Work required – Could you reproduce, word for word, the stretch of the control-lever passage that begins at the words "Further, the lever" and stops after "the machine 20."?

The lever 10 can be freely tilted around the ball joint 13 in a positive direction 111 and a negative direction 112 in the first direction 11 and in a positive direction 121 and a negative direction 122 in the second direction 12. In this embodiment, the lever 10 is a control lever installed on the right side of the driver's seat of a construction machine, and a machine 20 is attached and fixed from behind the lever 10. Therefore, in this embodiment, the first direction 11 corresponds to a front-rear direction of the construction machine on which the lever 10 is mounted. That is, the positive direction 111 of the first direction 11 corresponds to the front of the construction machine, and the negative direction 112 of the first direction 11 corresponds to the rear of the construction machine. Further, the second direction 12 orthogonal to the first direction 11 corresponds to a width direction of the construction machine on which the lever 10 is mounted. That is, the positive direction 121 of the second direction 12 corresponds to the outside of the construction machine, and the negative direction 122 of the second direction 12 corresponds to the inside of the construction machine.
The machine 20 is not limited to this, and can be attached to the lever 10 from various directions in a front, rear, left, and right directions of the construction machine. The correspondence between the first direction 11 and second direction 12 of the machine 20 and the front-rear direction and vehicle width direction of the construction machine is changed depending on an attachment posture of the machine 20 to the lever 10 and the base 14.
Further, the lever 10 is always biased toward a neutral position O by a spring (not illustrated). As a result, the lever 10 automatically returns to the neutral position O when no operation is performed by the machine 20.
The machine 20 is configured to move the lever 10. The machine 20 includes a base plate (an example of a base member) 21 connectable to the base 14. In this embodiment, the base plate 21 is fixed to, for example, the base 14 or a peripheral device of the base 14. The machine 20 may be secured in a variety of ways, such as by solid bolt fastening or chemical bonding. In this embodiment, the machine 20 is attached to the lever 10 and the base 14 from the rear 112 in the first direction 11.
In this embodiment, the base plate 21 is a plate-shaped component that extends in the first direction 11 along the shape of the base 14. In this embodiment, the base plate 21 has approximately the same size as the base 14 in the second direction 12. That is, the machine 20 is fixed without protruding from the base 14 in the second direction 12. Thereby, the machine 20 can be installed without compressing a space in the construction machine where the lever 10 is installed.
The machine 20 includes a first actuator 30 and a second actuator 40.
The first actuator 30 has a first output shaft 31 that moves along the first direction 11. The first actuator 30 is, for example, a stepping motor, a servo motor, a DC motor, or another rotating motor. The first actuator 30 rotates along the first direction 11 around the first output shaft 31 that is coaxially arranged with a rotation axis. The first actuator 30 may be a geared motor including a reduction gear or a direct drive motor without a reduction gear. In this embodiment, the first actuator 30 is a direct drive motor.
In this embodiment, the rotation of the first actuator 30 corresponds to the movement of the lever 10 along the first direction 11. That is, when the first actuator 30 rotates in the positive direction 111 of the first direction 11, the lever 10 moves in the positive direction 111 of the first direction 11 according to an amount of drive of the first actuator 30. Further, when the first actuator 30 rotates in the negative direction 112 of the first direction 11, the lever 10 moves in the negative direction 112 of the first direction 11 according to the amount of drive of the first actuator 30.

Data entries –
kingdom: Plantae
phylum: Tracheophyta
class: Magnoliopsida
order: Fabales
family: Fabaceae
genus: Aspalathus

Task response –
Further, the lever 10 is always biased toward a neutral position O by a spring (not illustrated). As a result, the lever 10 automatically returns to the neutral position O when no operation is performed by the machine 20.